> _Source material_:
======
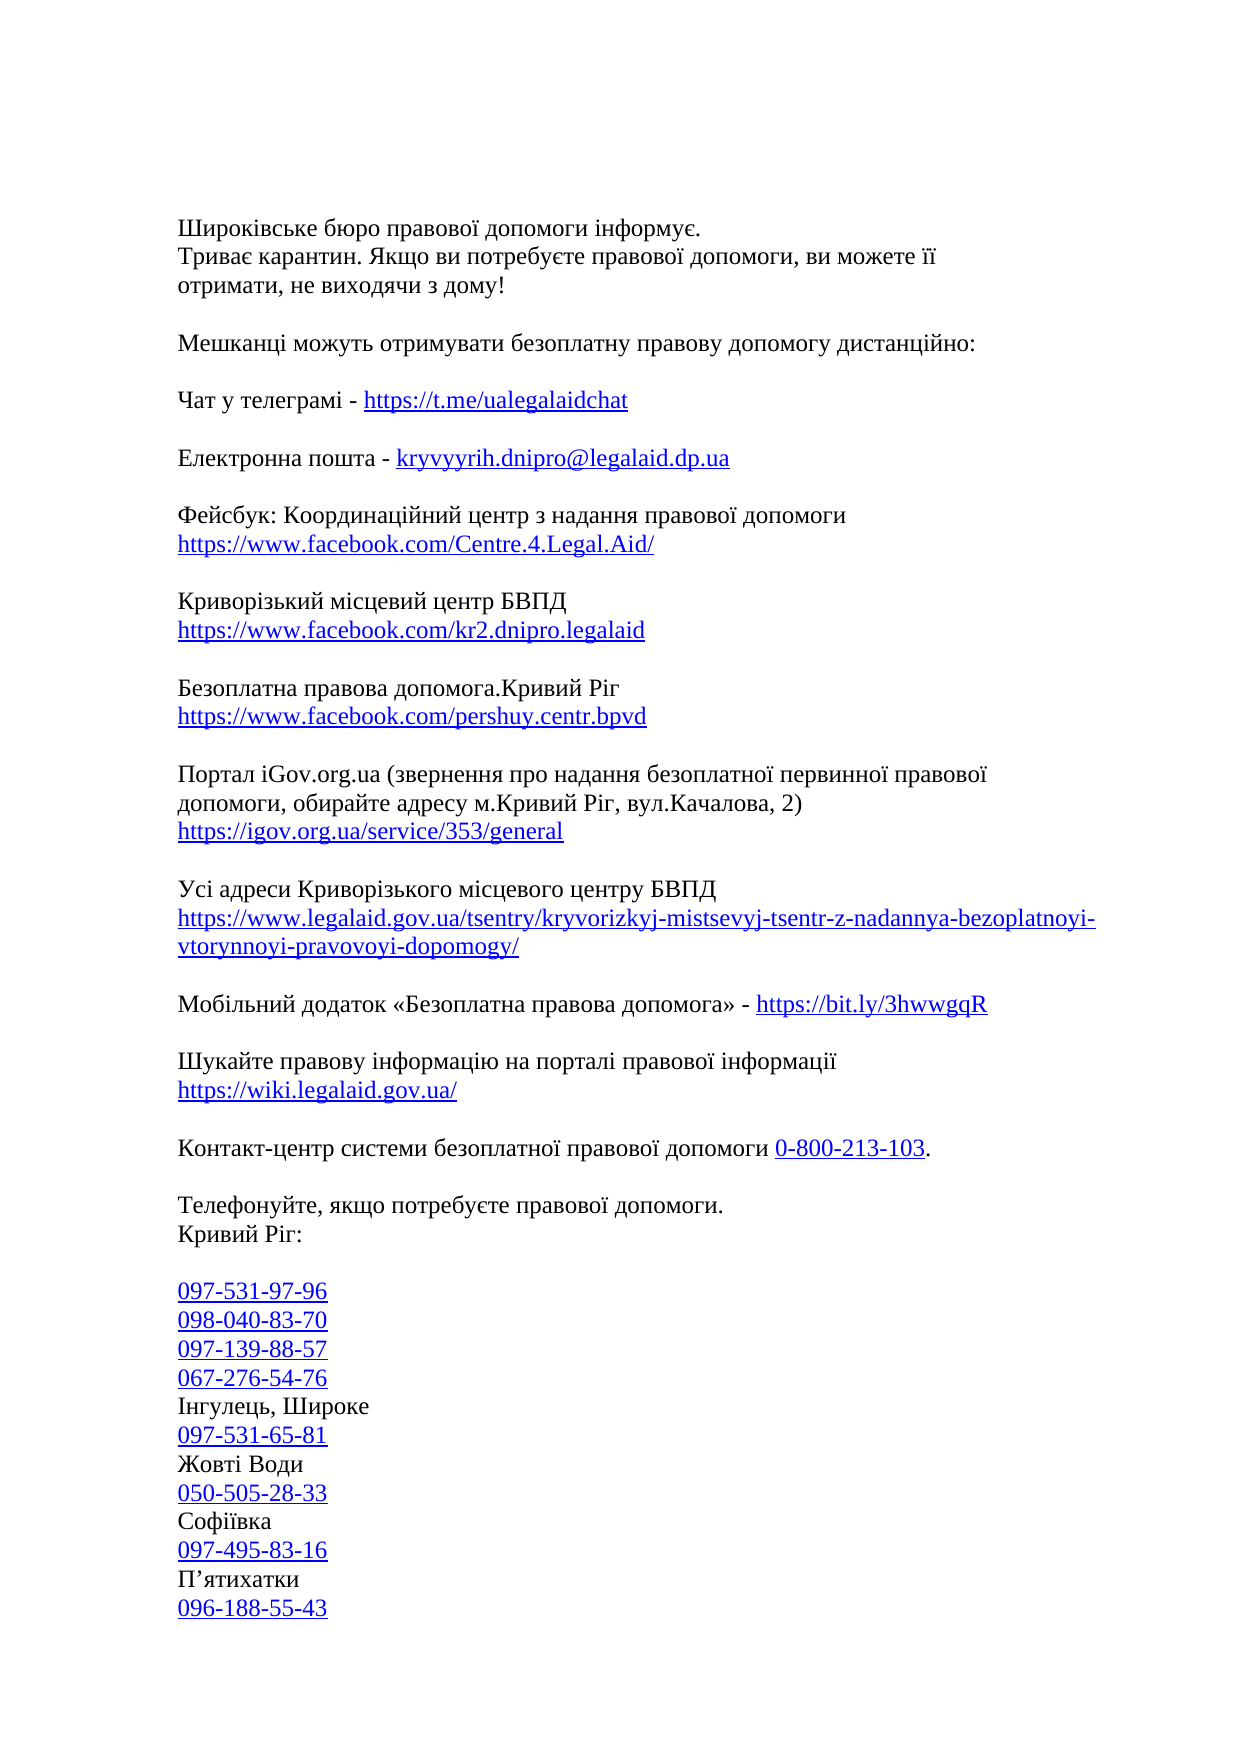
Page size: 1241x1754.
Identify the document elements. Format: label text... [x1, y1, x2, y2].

text Електронна пошта - kryvyyrih.dnipro@legalaid.dp.ua [177, 443, 1152, 471]
text Шукайте правову інформацію на порталі правової інформації [177, 1046, 1152, 1075]
text отримати, не виходячи з дому! [177, 270, 1152, 299]
text 097-531-65-81 [177, 1420, 1152, 1449]
text 050-505-28-33 [177, 1478, 1152, 1506]
text П’ятихатки [177, 1564, 1152, 1593]
text 097-531-97-96 [177, 1276, 1152, 1305]
text https://www.facebook.com/Centre.4.Legal.Aid/ [177, 529, 1152, 558]
text Софіївка [177, 1506, 1152, 1535]
text Усі адреси Криворізького місцевого центру БВПД [177, 874, 1152, 903]
text Телефонуйте, якщо потребуєте правової допомоги. [177, 1190, 1152, 1219]
text 067-276-54-76 [177, 1363, 1152, 1391]
text 097-139-88-57 [177, 1334, 1152, 1363]
text https://www.facebook.com/kr2.dnipro.legalaid [177, 615, 1152, 644]
text Фейсбук: Координаційний центр з надання правової допомоги [177, 500, 1152, 529]
text https://www.legalaid.gov.ua/tsentry/kryvorizkyj-mistsevyj-tsentr-z-nadannya-bezoplatnoyi-vtorynnoyi-pravovoyi-dopomogy/ [177, 903, 1152, 960]
text Криворізький місцевий центр БВПД [177, 586, 1152, 615]
text https://www.facebook.com/pershuy.centr.bpvd [177, 701, 1152, 730]
text Чат у телеграмі - https://t.me/ualegalaidchat [177, 385, 1152, 414]
text Безоплатна правова допомога.Кривий Ріг [177, 673, 1152, 701]
text Мобільний додаток «Безоплатна правова допомога» - https://bit.ly/3hwwgqR [177, 989, 1152, 1018]
text Інгулець, Широке [177, 1391, 1152, 1420]
text 096-188-55-43 [177, 1593, 1152, 1621]
text Портал iGov.org.ua (звернення про надання безоплатної первинної правової [177, 759, 1152, 788]
text 098-040-83-70 [177, 1305, 1152, 1334]
text Широківське бюро правової допомоги інформує. [177, 213, 1152, 241]
text https://wiki.legalaid.gov.ua/ [177, 1075, 1152, 1104]
text Кривий Ріг: [177, 1219, 1152, 1248]
text Мешканці можуть отримувати безоплатну правову допомогу дистанційно: [177, 328, 1152, 356]
text https://igov.org.ua/service/353/general [177, 816, 1152, 845]
text 097-495-83-16 [177, 1535, 1152, 1564]
text Жовті Води [177, 1449, 1152, 1478]
text допомоги, обирайте адресу м.Кривий Ріг, вул.Качалова, 2) [177, 788, 1152, 816]
text Контакт-центр системи безоплатної правової допомоги 0-800-213-103. [177, 1133, 1152, 1161]
text Триває карантин. Якщо ви потребуєте правової допомоги, ви можете її [177, 241, 1152, 270]
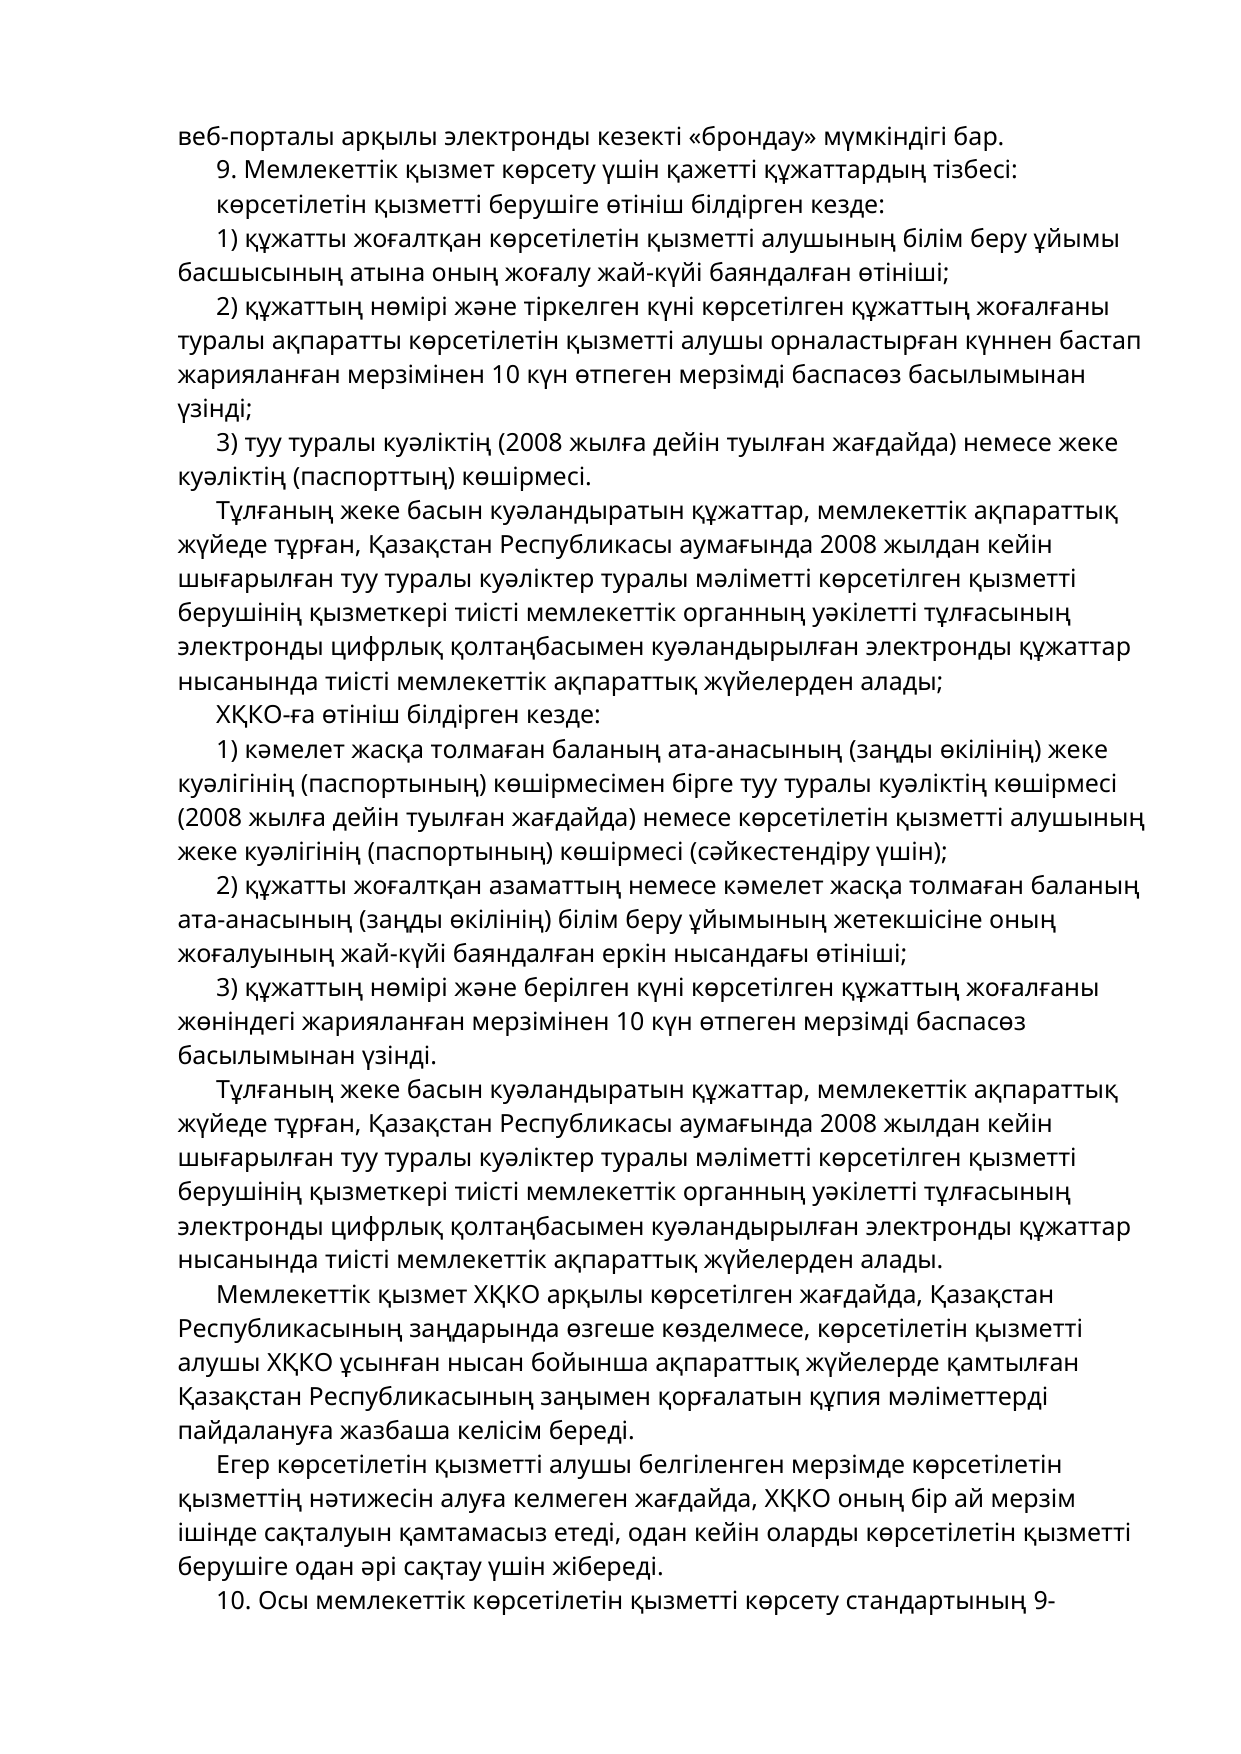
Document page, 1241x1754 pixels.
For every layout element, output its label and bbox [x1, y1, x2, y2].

text [177, 118, 1152, 1617]
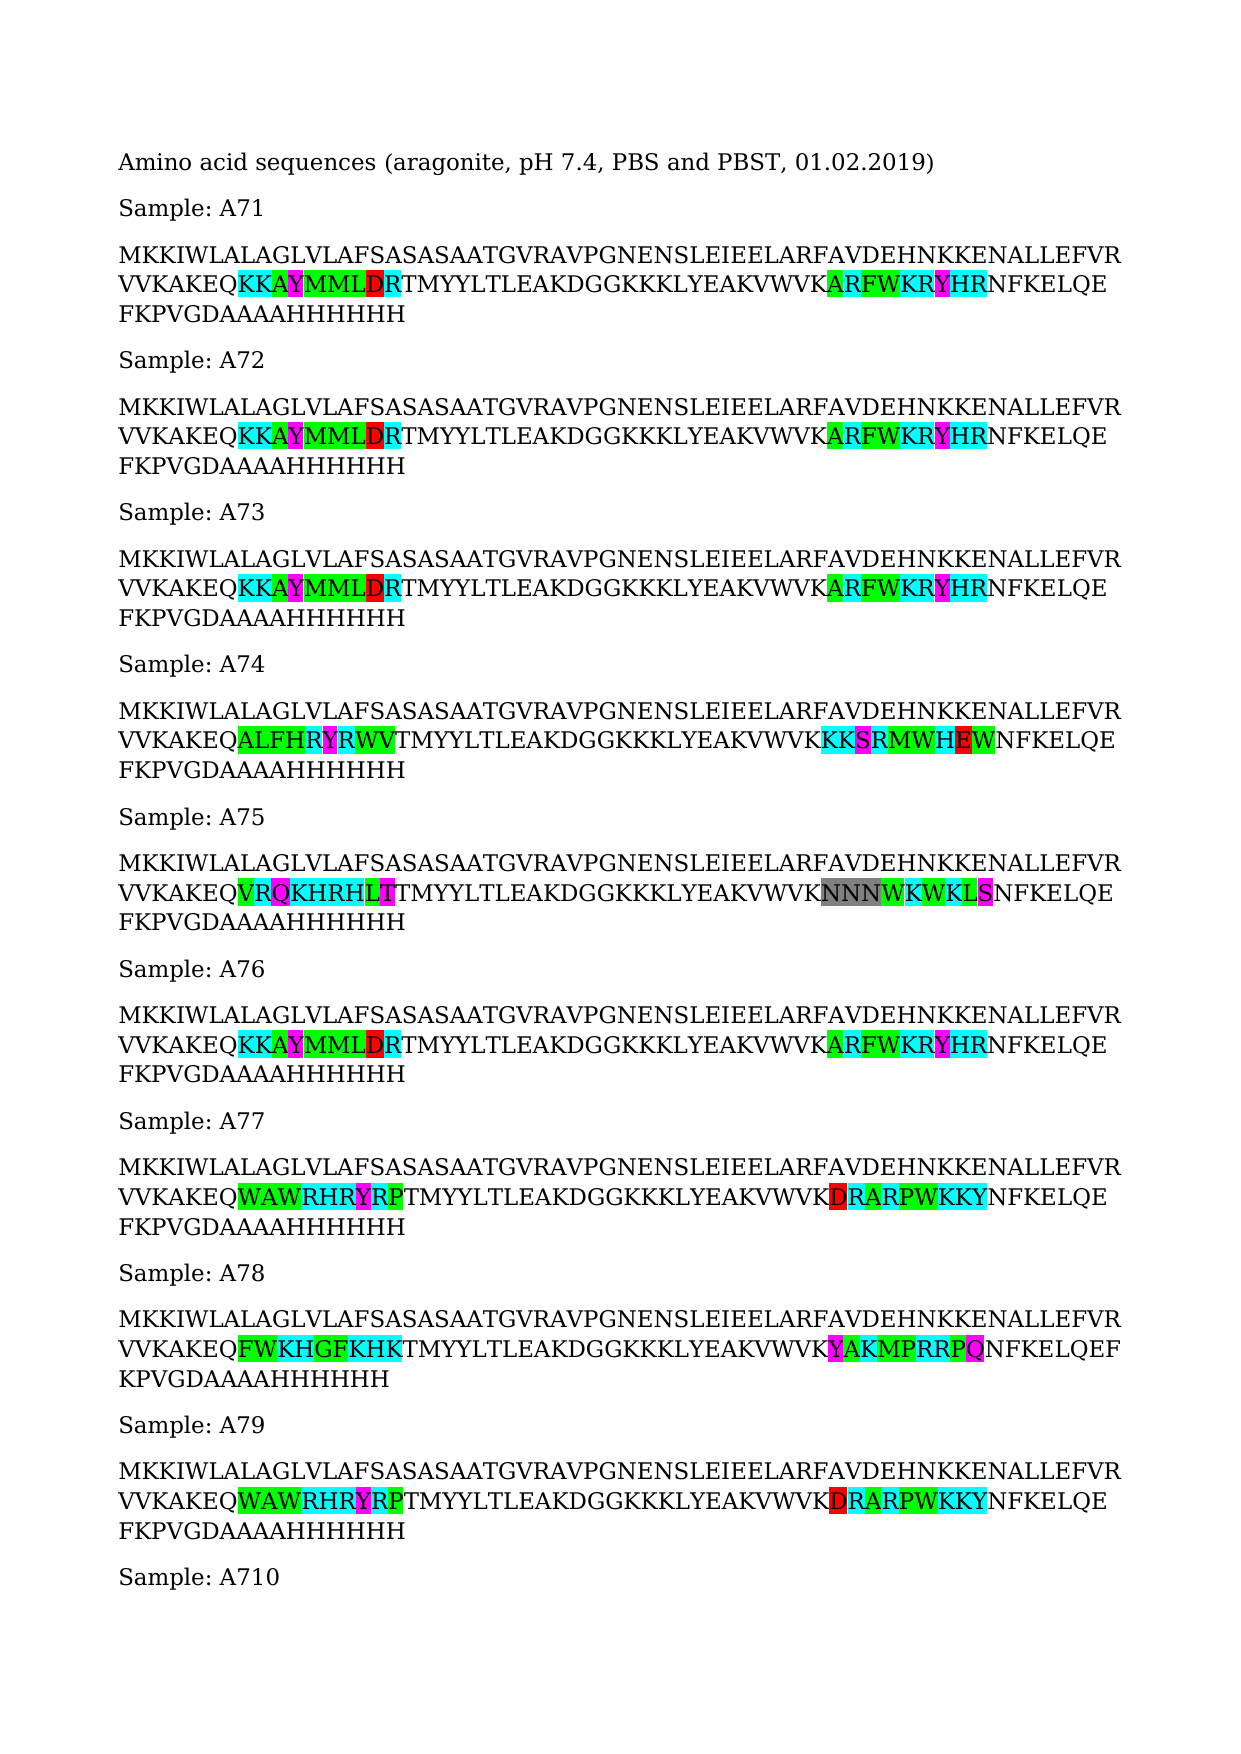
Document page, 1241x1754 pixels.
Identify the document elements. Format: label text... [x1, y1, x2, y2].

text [118, 1457, 1122, 1544]
text Sample: A710 [118, 1563, 1122, 1590]
text MKKIWLALAGLVLAFSASASAATGVRAVPGNENSLEIEELARFAVDEHNKKENALLEFVRVVKAKEQKKAYMMLDRTMYYLTLEAKDGGKKKLYEAKVWVKARFWKRYHRNFKELQEFKPVGDAAAAHHHHHH [118, 1001, 1122, 1088]
text MKKIWLALAGLVLAFSASASAATGVRAVPGNENSLEIEELARFAVDEHNKKENALLEFVRVVKAKEQALFHRYRWVTMYYLTLEAKDGGKKKLYEAKVWVKKKSRMWHEWNFKELQEFKPVGDAAAAHHHHHH [118, 697, 1122, 783]
text Sample: A77 [118, 1106, 1122, 1134]
text MKKIWLALAGLVLAFSASASAATGVRAVPGNENSLEIEELARFAVDEHNKKENALLEFVRVVKAKEQVRQKHRHLTTMYYLTLEAKDGGKKKLYEAKVWVKNNNWKWKLSNFKELQEFKPVGDAAAAHHHHHH [118, 849, 1122, 936]
text MKKIWLALAGLVLAFSASASAATGVRAVPGNENSLEIEELARFAVDEHNKKENALLEFVRVVKAKEQKKAYMMLDRTMYYLTLEAKDGGKKKLYEAKVWVKARFWKRYHRNFKELQEFKPVGDAAAAHHHHHH [118, 392, 1122, 479]
text Sample: A73 [118, 498, 1122, 526]
text Amino acid sequences (aragonite, pH 7.4, PBS and PBST, 01.02.2019) [118, 148, 1122, 175]
text Sample: A76 [118, 954, 1122, 982]
text Sample: A78 [118, 1258, 1122, 1286]
text Sample: A75 [118, 802, 1122, 830]
text MKKIWLALAGLVLAFSASASAATGVRAVPGNENSLEIEELARFAVDEHNKKENALLEFVRVVKAKEQWAWRHRYRPTMYYLTLEAKDGGKKKLYEAKVWVKDRARPWKKYNFKELQEFKPVGDAAAAHHHHHH [118, 1153, 1122, 1240]
text MKKIWLALAGLVLAFSASASAATGVRAVPGNENSLEIEELARFAVDEHNKKENALLEFVRVVKAKEQFWKHGFKHKTMYYLTLEAKDGGKKKLYEAKVWVKYAKMPRRPQNFKELQEFKPVGDAAAAHHHHHH [118, 1305, 1122, 1392]
text Sample: A79 [118, 1411, 1122, 1438]
text MKKIWLALAGLVLAFSASASAATGVRAVPGNENSLEIEELARFAVDEHNKKENALLEFVRVVKAKEQKKAYMMLDRTMYYLTLEAKDGGKKKLYEAKVWVKARFWKRYHRNFKELQEFKPVGDAAAAHHHHHH [118, 240, 1122, 327]
text Sample: A72 [118, 346, 1122, 373]
text Sample: A71 [118, 194, 1122, 221]
text MKKIWLALAGLVLAFSASASAATGVRAVPGNENSLEIEELARFAVDEHNKKENALLEFVRVVKAKEQKKAYMMLDRTMYYLTLEAKDGGKKKLYEAKVWVKARFWKRYHRNFKELQEFKPVGDAAAAHHHHHH [118, 544, 1122, 631]
text Sample: A74 [118, 650, 1122, 678]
======
> _Work request_: Which of the lines above hold the string "правову"? Pick each of them out.

> _Expected answer_:
text Шукайте правову інформацію на порталі правової інформації [177, 1046, 1152, 1075]
text Мешканці можуть отримувати безоплатну правову допомогу дистанційно: [177, 328, 1152, 356]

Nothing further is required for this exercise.